DOCUMENT EXCERPT
By Samuel L. Leiter . . . 

Judging by the last three shows I saw, dialogue drama, like democracy and the economy, is in serious trouble. After seeing the one-hander Albert Camus’ The Fall and the two-hander Chester Bailey I didn’t expect the six-hander My Broken Language, by Pulitzer Prize-winner Quiara Alegría Hudes (Water by the Spoonful), to be yet another in the storytelling, tell—don’t show—category of contemporary drama. Partly, this is because My Broken Language is based on Ms. Hudes’s 2021 memoir of the same name.

Ms. Hudes’s play, which she also directed, and which is described as “Blending monologue, literary reading, live music, and movement,” is an autobiographical, coming-of-age narrative of her growing up as a Philly Rican grrrl in the West Philly barrio. Its focus is on the women in her family, especially her older cousins, who influenced her. They belong to a Puerto Rican family that suffered great grief as beloved members, one after the other, succumbed at an early age to the ravages of AIDs and drugs, but it’s also a family whose upbeat joy and delight in living and loving sustained the writer as she took advantage of her writing gifts to blossom in school and become a Brown-educated playwright. 

Yani Marin, foreground

Performed in a monologic manner that recalls Ntzoke Shange’s “choreopoem” format in for colored girls who have considered suicide / when the rainbow is enuf, its dialogue-less narrative is presented by a diverse cast of Latinx performers who alternate playing the Author in a series of episodes, set in 1988 (age 10), 1991 (13), 1993 (15), 1994 (16), 1995 (almost 18), and 2008 (26). When not playing the Author, called Qui Qui by her cousins, the others represent either aspects of her personality or relatives in what she dubs the “Perez” family. 

The women we meet speak in hip, sassy, streetwise, Spanish-inflected sentences. One turns out to be illiterate, a product of a dysfunctional education system, although the gifted central character based on the playwright flourishes in a magnet school where she awes her teacher by saying that Willy Loman’s tragedy in Death of a Salesman is his discovery that he’s “average.” I suspect that some auditors may have different opinions. 

Samora la Perdida, Zabryna Guevara, Marilyn Torres

Pulsing with feeling, but absent of drama—in the sense of conflict, suspense, and stakes (unlike for colored girls)—Ms. Hudes revels in language, often self-consciously, as she grapples with what she claims to be the insufficiency of English to express her family history. How, she wonders, can she connect her language to her experience? Throughout, a female pianist, Ariacne Trujillo-Durand, expertly provides fine musical accompaniment, not only with contemporary, Hispanic-influenced tunes and rhythms, but passages from Chopin as well. 

The effort, delivered with over-the-top histrionic emphasis, sounding not much different from a hipster poetry slam, allows for considerable choreographic invention, devised by Ebony Williams. Several moments— like when the electric Yani Marin, dressed in tight white, portrays a woman in the throes of ritual possession—are striking demonstrations of physical commitment. They fail, though, to supply more than momentary visual distraction to material that could almost as well be read from a podium as performed on a stage.

MATERIAL
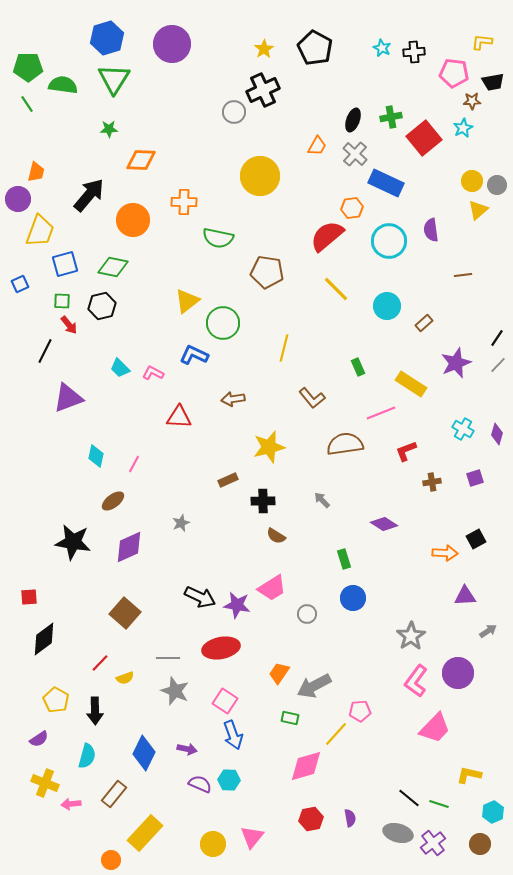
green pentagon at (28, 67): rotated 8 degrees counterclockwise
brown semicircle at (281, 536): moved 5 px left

THE TASKS
• A. Using the theater review, decide whether each statement agrees with it. Answer yes or no for each, and quote the deciding words. (i) Ms. Hudes directed the play herself. (ii) The pianist who accompanies the performance is a man. (iii) Ebony Williams devised the choreography.
• B. Reproduce the passage of the theater review that starts with "The effort, delivered" and goes on through "on a stage.".
• C. According to the theater review, what does the central character tell her teacher is Willy Loman's tragedy in Death of a Salesman?

THE RESULTS
• A.
(i) Yes: "which she also directed"
(ii) No: "a female pianist, Ariacne Trujillo-Durand"
(iii) Yes: "allows for considerable choreographic invention, devised by Ebony Williams"

• B.
The effort, delivered with over-the-top histrionic emphasis, sounding not much different from a hipster poetry slam, allows for considerable choreographic invention, devised by Ebony Williams. Several moments— like when the electric Yani Marin, dressed in tight white, portrays a woman in the throes of ritual possession—are striking demonstrations of physical commitment. They fail, though, to supply more than momentary visual distraction to material that could almost as well be read from a podium as performed on a stage.

• C. His tragedy is his discovery that he's "average."